Fortunate all are you whose eyes rest to-day on these few surviving soldiers of the Revolution. Fortunate are the youth and children who on this occasion and in this presence can pledge themselves to the cause of constitutional liberty. Of these men the next generation shall know only from history. Fortunate then that your lives began before theirs ended.

The patriot should do homage to these men, the statesman may sit at their feet and learn lessons of fidelity to principle, and citizens all may see how nobly ends the life begun in the performance of duty.
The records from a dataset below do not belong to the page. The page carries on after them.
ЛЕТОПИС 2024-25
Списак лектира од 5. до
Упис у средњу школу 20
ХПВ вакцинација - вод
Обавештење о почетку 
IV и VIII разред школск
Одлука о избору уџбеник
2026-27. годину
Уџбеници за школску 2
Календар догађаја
To-day the commonwealth of Massachusetts and the town of Acton dedicate this monument to the memory of the early martyrs of the Revolution, and consecrate it to the principles of liberty and of patriotism. Here its base shall rest and its apex point to the heavens through the coming centuries. Though it bears the names of humble men, and commemorates services stern rather than brilliant, it shall be as immortal as American history. The ground on which it stands shall be made classical by the deeds which it commemorates. And may this monument exist only with the existence of the republic; and when God in His wisdom shall bring this government to nought, as all human governments must come to nought, may no stone remain to point the inquirer to fields of valor or to remind him of deeds of glory. And finally, may the republic resemble the sun in his daily circuit, so that none shall know whether its path were more glorious in the rising or in the setting.